Les vins du Ningxia se démocratisent et visent l’export

Les vins du Ningxia se démocratisent et visent l’export

A 1200 km à l’ouest de Pékin, dans le Ningxia, la région autonome des Huis musulmans, le vignoble prospère depuis vingt ans. A la clé, des crus chers réservés aux privilégiés. Il est temps pour les domaines de démocratiser leurs vins, de s’ouvrir à l’œnotourisme et d’envisager l’exportation. Reportage sur place, à l’occasion du 3ème «Belt & Road Wine & Spirit Competition».

Par Pierre Thomas, textes et photos

Le premier container est arrivé par train, de la Chine en Belgique, par la voie ferrée de cette nouvelle Route de la Soie, le concept (re)lancé par le président Xi Jinping.

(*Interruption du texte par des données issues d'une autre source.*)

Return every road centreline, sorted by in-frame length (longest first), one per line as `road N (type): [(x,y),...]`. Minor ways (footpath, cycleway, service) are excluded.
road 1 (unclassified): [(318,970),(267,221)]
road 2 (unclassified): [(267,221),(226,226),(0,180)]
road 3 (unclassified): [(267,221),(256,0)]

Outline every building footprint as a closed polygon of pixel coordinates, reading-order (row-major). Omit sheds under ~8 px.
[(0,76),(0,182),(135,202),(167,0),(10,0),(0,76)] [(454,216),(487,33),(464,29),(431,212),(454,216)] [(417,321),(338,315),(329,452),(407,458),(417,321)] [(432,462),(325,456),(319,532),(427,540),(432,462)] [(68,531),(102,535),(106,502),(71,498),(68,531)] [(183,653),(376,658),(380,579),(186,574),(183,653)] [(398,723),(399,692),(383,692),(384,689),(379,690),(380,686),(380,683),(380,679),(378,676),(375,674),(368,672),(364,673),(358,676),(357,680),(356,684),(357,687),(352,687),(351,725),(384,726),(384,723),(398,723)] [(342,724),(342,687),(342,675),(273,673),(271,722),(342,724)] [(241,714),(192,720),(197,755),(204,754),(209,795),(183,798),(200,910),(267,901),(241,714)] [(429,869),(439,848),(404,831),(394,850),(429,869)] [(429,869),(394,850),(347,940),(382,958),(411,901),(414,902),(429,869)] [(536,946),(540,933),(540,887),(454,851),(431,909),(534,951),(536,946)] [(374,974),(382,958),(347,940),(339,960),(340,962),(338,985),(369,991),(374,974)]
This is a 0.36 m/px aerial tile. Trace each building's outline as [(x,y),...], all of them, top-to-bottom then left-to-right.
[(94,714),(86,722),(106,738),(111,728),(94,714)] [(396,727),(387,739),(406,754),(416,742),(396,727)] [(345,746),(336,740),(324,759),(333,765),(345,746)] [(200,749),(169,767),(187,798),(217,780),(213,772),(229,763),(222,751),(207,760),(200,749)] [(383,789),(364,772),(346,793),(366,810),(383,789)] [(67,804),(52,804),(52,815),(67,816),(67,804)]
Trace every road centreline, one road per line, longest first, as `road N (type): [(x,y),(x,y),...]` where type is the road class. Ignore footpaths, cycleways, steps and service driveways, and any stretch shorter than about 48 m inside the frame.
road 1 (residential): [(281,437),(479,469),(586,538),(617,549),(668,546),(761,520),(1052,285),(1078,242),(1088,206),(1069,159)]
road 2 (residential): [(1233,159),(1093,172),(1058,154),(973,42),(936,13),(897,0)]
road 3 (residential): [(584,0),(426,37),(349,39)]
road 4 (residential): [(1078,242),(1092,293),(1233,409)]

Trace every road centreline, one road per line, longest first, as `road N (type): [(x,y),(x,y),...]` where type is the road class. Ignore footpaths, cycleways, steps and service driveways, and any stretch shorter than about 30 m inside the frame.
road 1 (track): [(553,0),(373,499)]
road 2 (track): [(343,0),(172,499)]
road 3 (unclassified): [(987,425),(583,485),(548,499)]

Ce cabernet sauvignon, muni d’une étiquette et une contre-étiquette en anglais pour l’export, sera vendu une quinzaine d’euros. Et 70 yuans en Chine (10 francs), alors que la majorité des vins de qualité oscillent entre 300 et 450 yuans (43 à 65 fr.), selon le mantra : «Ce qui est cher est bon».

Une marque commune pour vendre

Une étiquette en anglais pour l’exportation.

Qui se cache derrière cette opération d’exportation, encore marginale, puisque la Chine n’écoule que moins d’1% de ses vins hors de ses frontières? Pour le savoir, il faut se rendre au pied de la Montagne Helan Nord. L’étiquette affiche du reste HeLan Hong (ou Helan Hong). C’est une marque lancée par le bureau (étatique) du vin du Ningxia pour commercialiser des vins de plusieurs domaines.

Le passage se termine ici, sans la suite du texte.